### HOW TO COMPLETE THIS TASK
Exact repetition of the data below is required.

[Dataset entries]
━━━━

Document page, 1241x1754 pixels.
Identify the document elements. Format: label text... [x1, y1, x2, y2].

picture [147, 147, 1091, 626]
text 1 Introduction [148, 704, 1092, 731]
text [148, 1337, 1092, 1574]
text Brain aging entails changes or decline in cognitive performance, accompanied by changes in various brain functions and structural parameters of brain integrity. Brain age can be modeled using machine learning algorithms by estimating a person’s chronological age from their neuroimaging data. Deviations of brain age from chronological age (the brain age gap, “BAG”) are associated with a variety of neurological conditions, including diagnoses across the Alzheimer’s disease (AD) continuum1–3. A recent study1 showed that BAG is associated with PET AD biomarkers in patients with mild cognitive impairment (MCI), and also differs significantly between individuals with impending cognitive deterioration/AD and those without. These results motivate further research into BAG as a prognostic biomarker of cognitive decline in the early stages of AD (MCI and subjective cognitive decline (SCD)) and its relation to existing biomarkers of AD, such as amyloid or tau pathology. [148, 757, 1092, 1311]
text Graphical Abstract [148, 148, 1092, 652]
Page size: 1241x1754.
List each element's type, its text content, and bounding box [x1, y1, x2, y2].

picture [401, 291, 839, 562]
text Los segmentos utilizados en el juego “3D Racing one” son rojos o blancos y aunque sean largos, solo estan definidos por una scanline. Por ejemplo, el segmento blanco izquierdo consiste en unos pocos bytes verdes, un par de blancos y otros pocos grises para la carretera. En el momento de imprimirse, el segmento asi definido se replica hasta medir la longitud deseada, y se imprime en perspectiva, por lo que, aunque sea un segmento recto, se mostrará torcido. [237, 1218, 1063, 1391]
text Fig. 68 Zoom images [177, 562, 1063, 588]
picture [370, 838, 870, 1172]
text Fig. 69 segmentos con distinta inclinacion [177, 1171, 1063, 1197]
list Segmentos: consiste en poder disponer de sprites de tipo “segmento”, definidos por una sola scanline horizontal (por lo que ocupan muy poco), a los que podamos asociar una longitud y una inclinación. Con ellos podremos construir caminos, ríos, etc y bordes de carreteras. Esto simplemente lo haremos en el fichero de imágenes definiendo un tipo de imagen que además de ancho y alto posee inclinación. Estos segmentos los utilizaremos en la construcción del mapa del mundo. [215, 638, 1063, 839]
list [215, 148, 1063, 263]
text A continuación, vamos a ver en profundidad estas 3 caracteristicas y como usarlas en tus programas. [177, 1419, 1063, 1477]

━━━━

### ANSWER TO THIS TASK
Document page, 1241x1754 pixels.
Identify the document elements. Format: label text... [x1, y1, x2, y2].

picture [147, 147, 1091, 626]
text 1 Introduction [148, 704, 1092, 731]
text [148, 1337, 1092, 1574]
text Brain aging entails changes or decline in cognitive performance, accompanied by changes in various brain functions and structural parameters of brain integrity. Brain age can be modeled using machine learning algorithms by estimating a person’s chronological age from their neuroimaging data. Deviations of brain age from chronological age (the brain age gap, “BAG”) are associated with a variety of neurological conditions, including diagnoses across the Alzheimer’s disease (AD) continuum1–3. A recent study1 showed that BAG is associated with PET AD biomarkers in patients with mild cognitive impairment (MCI), and also differs significantly between individuals with impending cognitive deterioration/AD and those without. These results motivate further research into BAG as a prognostic biomarker of cognitive decline in the early stages of AD (MCI and subjective cognitive decline (SCD)) and its relation to existing biomarkers of AD, such as amyloid or tau pathology. [148, 757, 1092, 1311]
text Graphical Abstract [148, 148, 1092, 652]
Page size: 1241x1754.
List each element's type, its text content, and bounding box [x1, y1, x2, y2].

picture [401, 291, 839, 562]
text Los segmentos utilizados en el juego “3D Racing one” son rojos o blancos y aunque sean largos, solo estan definidos por una scanline. Por ejemplo, el segmento blanco izquierdo consiste en unos pocos bytes verdes, un par de blancos y otros pocos grises para la carretera. En el momento de imprimirse, el segmento asi definido se replica hasta medir la longitud deseada, y se imprime en perspectiva, por lo que, aunque sea un segmento recto, se mostrará torcido. [237, 1218, 1063, 1391]
text Fig. 68 Zoom images [177, 562, 1063, 588]
picture [370, 838, 870, 1172]
text Fig. 69 segmentos con distinta inclinacion [177, 1171, 1063, 1197]
list Segmentos: consiste en poder disponer de sprites de tipo “segmento”, definidos por una sola scanline horizontal (por lo que ocupan muy poco), a los que podamos asociar una longitud y una inclinación. Con ellos podremos construir caminos, ríos, etc y bordes de carreteras. Esto simplemente lo haremos en el fichero de imágenes definiendo un tipo de imagen que además de ancho y alto posee inclinación. Estos segmentos los utilizaremos en la construcción del mapa del mundo. [215, 638, 1063, 839]
list [215, 148, 1063, 263]
text A continuación, vamos a ver en profundidad estas 3 caracteristicas y como usarlas en tus programas. [177, 1419, 1063, 1477]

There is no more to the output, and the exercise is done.